Provide again, from the entries below, every line from the one containing "Arrive | Depart" through the one containing "08:39 AM | 08:45 AM |", exactly as written, and no other line.

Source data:
------------------------------------
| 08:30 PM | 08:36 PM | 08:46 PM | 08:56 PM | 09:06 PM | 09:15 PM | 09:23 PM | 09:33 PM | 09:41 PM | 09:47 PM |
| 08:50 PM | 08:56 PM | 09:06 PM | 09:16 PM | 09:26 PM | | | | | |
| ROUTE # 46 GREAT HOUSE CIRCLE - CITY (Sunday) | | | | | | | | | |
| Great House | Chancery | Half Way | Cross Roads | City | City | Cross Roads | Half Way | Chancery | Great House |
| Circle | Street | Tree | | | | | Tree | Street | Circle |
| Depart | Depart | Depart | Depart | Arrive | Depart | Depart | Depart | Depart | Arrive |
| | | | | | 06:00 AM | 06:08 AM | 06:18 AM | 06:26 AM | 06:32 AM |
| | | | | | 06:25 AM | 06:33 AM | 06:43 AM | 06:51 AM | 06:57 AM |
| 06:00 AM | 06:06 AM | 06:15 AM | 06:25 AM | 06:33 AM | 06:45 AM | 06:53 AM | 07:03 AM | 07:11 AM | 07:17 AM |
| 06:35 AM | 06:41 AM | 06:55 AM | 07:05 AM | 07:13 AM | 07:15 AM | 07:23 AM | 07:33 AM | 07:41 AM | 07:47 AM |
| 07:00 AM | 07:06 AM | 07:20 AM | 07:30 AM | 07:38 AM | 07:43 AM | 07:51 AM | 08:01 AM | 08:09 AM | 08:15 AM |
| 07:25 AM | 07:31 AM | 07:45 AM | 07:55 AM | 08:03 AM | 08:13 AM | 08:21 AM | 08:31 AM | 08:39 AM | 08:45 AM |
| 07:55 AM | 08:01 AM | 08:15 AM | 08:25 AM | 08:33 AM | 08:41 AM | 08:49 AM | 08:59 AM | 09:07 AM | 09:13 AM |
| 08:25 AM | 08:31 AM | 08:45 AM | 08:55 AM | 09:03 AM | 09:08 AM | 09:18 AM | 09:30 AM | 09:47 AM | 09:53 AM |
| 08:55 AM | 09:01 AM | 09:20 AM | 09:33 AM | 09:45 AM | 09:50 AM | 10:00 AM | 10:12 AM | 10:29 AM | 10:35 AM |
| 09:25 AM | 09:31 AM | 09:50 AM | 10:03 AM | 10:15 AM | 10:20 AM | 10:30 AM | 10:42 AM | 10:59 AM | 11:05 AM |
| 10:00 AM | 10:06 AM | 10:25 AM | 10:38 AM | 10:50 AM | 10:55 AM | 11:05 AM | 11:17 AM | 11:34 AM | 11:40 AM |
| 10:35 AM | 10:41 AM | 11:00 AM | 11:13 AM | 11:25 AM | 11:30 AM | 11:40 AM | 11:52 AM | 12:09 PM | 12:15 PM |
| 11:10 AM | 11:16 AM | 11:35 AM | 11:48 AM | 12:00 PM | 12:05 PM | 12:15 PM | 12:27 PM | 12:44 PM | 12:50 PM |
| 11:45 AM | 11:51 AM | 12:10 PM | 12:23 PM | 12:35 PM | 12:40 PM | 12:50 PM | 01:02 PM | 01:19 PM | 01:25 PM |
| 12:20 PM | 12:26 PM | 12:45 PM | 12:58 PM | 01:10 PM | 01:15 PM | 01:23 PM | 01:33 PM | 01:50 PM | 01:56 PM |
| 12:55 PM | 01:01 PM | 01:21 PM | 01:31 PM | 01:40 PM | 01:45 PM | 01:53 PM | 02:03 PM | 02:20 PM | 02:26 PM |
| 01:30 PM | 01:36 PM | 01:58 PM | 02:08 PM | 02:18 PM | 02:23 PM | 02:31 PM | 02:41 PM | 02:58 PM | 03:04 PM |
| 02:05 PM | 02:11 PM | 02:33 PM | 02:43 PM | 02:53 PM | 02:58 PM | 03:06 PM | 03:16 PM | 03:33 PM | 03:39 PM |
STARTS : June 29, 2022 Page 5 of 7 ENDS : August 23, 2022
------------------------------------
- [Finished task]
| Depart | Depart | Depart | Depart | Arrive | Depart | Depart | Depart | Depart | Arrive |
| | | | | | 06:00 AM | 06:08 AM | 06:18 AM | 06:26 AM | 06:32 AM |
| | | | | | 06:25 AM | 06:33 AM | 06:43 AM | 06:51 AM | 06:57 AM |
| 06:00 AM | 06:06 AM | 06:15 AM | 06:25 AM | 06:33 AM | 06:45 AM | 06:53 AM | 07:03 AM | 07:11 AM | 07:17 AM |
| 06:35 AM | 06:41 AM | 06:55 AM | 07:05 AM | 07:13 AM | 07:15 AM | 07:23 AM | 07:33 AM | 07:41 AM | 07:47 AM |
| 07:00 AM | 07:06 AM | 07:20 AM | 07:30 AM | 07:38 AM | 07:43 AM | 07:51 AM | 08:01 AM | 08:09 AM | 08:15 AM |
| 07:25 AM | 07:31 AM | 07:45 AM | 07:55 AM | 08:03 AM | 08:13 AM | 08:21 AM | 08:31 AM | 08:39 AM | 08:45 AM |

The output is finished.